Las experiencias de Estados Unidos en Afganistán e Iraq resultaron en la lección de que los desafíos que enfrentan las sociedades posteriormente a un conflicto exceden en mucho a las operaciones militares. Además del desafío inmediato de restaurar el orden civil, esos estados carecían de infraestructura moderna, de sistemas bancarios y legales que funcionen, y de otros elementos esenciales para establecer una vía sostenible hacia la paz, la democracia y la economía de mercado.
"Esto exige un cambio grande, posiblemente incluso revolucionario, en el enfoque y los recursos del gobierno de Estados Unidos para responder para responder a los conflictos", dijo John E. Herbst, coordinador en la Oficina de Reconstrucción y Estabilización del Departamento de Estado, encargado de supervisar el nuevo grupo. Desde la creación de la oficina en 2004 se ha ido desarrollado el grupo como parte de su Iniciativa Civil de Estabilización, un esfuerzo para aplicar un enfoque integral a la resolución de conflictos. En años recientes, 90 miembros del grupo del Departamento de Estado han gestionado proyectos pilotos en Sudán, Chad, Haití, Líbano, Kosovo, Iraq y Afganistán, dónde han ayudado a líderes locales y aportado valiosas experiencias al esfuerzo.
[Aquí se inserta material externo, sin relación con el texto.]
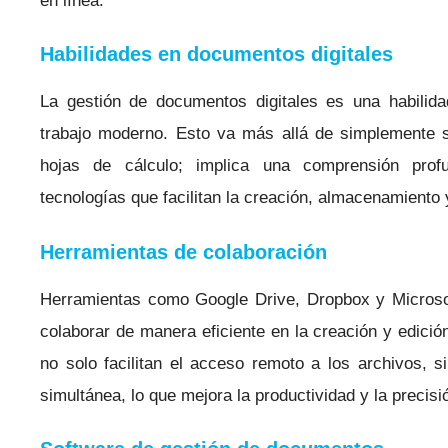
en línea.
Habilidades en documentos digitales
La gestión de documentos digitales es una habilida
trabajo moderno. Esto va más allá de simplemente 
hojas de cálculo; implica una comprensión prof
tecnologías que facilitan la creación, almacenamiento
Herramientas de colaboración
Herramientas como Google Drive, Dropbox y Microso
colaborar de manera eficiente en la creación y edici
no solo facilitan el acceso remoto a los archivos, s
simultánea, lo que mejora la productividad y la precisi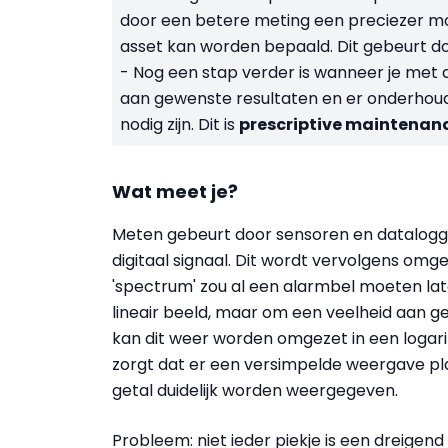
door een betere meting een preciezer m
asset kan worden bepaald. Dit gebeurt do
- Nog een stap verder is wanneer je met
aan gewenste resultaten en er onderhou
nodig zijn. Dit is
prescriptive maintenan
Wat meet je?
Meten gebeurt door sensoren en datalogge
digitaal signaal. Dit wordt vervolgens om
'spectrum' zou al een alarmbel moeten lat
lineair beeld, maar om een veelheid aan ge
kan dit weer worden omgezet in een logari
zorgt dat er een versimpelde weergave pl
getal duidelijk worden weergegeven.
Probleem: niet ieder piekje is een dreigend 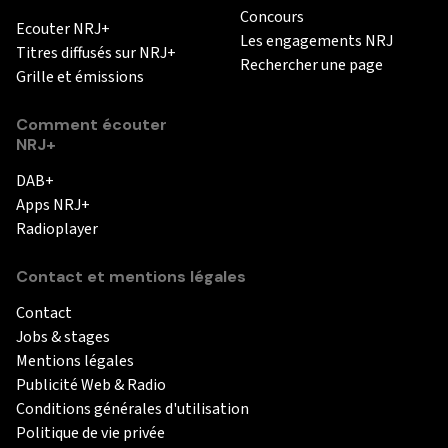
Concours
Ecouter NRJ+
Les engagements NRJ
Titres diffusés sur NRJ+
Rechercher une page
Grille et émissions
Comment écouter
NRJ+
DAB+
Apps NRJ+
Radioplayer
Contact et mentions légales
Contact
Jobs & stages
Mentions légales
Publicité Web & Radio
Conditions générales d'utilisation
Politique de vie privée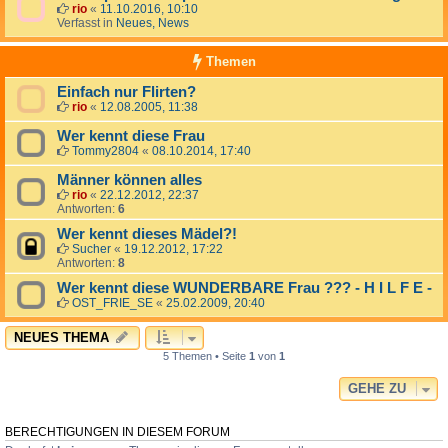
rio
«
11.10.2016, 10:10
Verfasst in
Neues, News
Themen
Einfach nur Flirten?
rio
«
12.08.2005, 11:38
Wer kennt diese Frau
Tommy2804
«
08.10.2014, 17:40
Männer können alles
rio
«
22.12.2012, 22:37
Antworten:
6
Wer kennt dieses Mädel?!
Sucher
«
19.12.2012, 17:22
Antworten:
8
Wer kennt diese WUNDERBARE Frau ??? - H I L F E -
OST_FRIE_SE
«
25.02.2009, 20:40
NEUES THEMA
5 Themen • Seite
1
von
1
GEHE ZU
BERECHTIGUNGEN IN DIESEM FORUM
El nuevo grupo es una alianza entre ocho agencias del gobierno de Estados Unidos: el Departamento de Estado, la Agencia de Estados Unidos para el Desarrollo Internacional (USAID), el Departamento de Agricultura, el Departamento de Comercio, el Departamento de Salud y Servicios Humanos, el Departamento de Seguridad Interna, el Departamento de Justicia y el Departamento de Hacienda. Los expertos civiles de estas agencias aportan una amplia gama de destrezas y peritaje, y ofrecen a los asociados extranjeros instrumentos y asesoramiento precisos para reparar estados frágiles. Entre esos expertos hay abogados y funcionarios encargados de aplicar la ley, economistas y agrónomos, ingenieros y especialistas en salud pública.
El grupo fue establecido después de que el Congreso decidiera aportar 75 millones de dólares en financiamiento inicial para el proyecto. El nuevo grupo está formado por dos componentes, un cuadro "activo" de 250 empleados federales a tiempo completo, capaces de movilizarse a cualquier parte del mundo en un plazo de 48 horas, y una reserva de 2.000 funcionarios del gobierno en "espera", que pueden seguir a los primeros en un plazo de 30 días. Las autoridades esperan ampliar el grupo creando un tercer componente de "reserva" con hasta unos 2.000 ciudadanos particulares que puedan aportar a las comunidades necesitadas capacidades y destrezas adicionales. Esta "reserva" podría incluir a funcionarios de policía, administradores municipales y operadores portuarios.
"La fuerza de empleados civiles del gobierno federal tiene un largo y distinguido historial de servicio en ambientes difíciles en el extranjero. Sin embargo los desafíos del siglo XXI exigen un aumento importante en nuestra capacidad de responder rápida y efectivamente ante las amenazas emergentes a la seguridad de Estados Unidos y de nuestros amigos y aliados", afirmó Sean McCormack, portavoz del Departamento de Estado. "El Grupo de Respuesta Civil tiene el objetivo de aportar esta capacidad", agregó.